Required work
Please transcribe, word for word, the line containing "fx_px: 10215" and every line after it through the end of the records below, and nothing else.

Data to examine
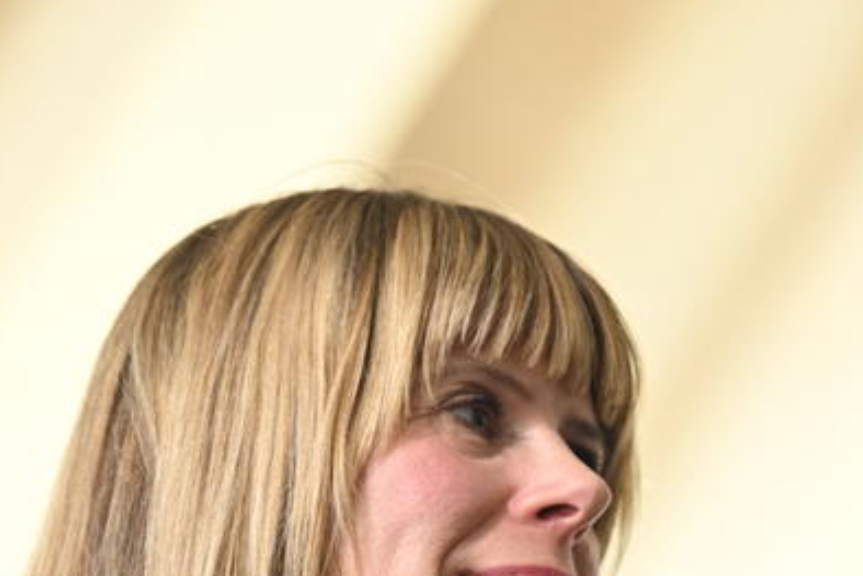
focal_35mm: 426
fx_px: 10215
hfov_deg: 4.8
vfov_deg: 3.2
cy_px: 869
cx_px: 537
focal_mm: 140
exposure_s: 1/320
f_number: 2.8
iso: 1000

Solution to this exercise
fx_px: 10215
hfov_deg: 4.8
vfov_deg: 3.2
cy_px: 869
cx_px: 537
focal_mm: 140
exposure_s: 1/320
f_number: 2.8
iso: 1000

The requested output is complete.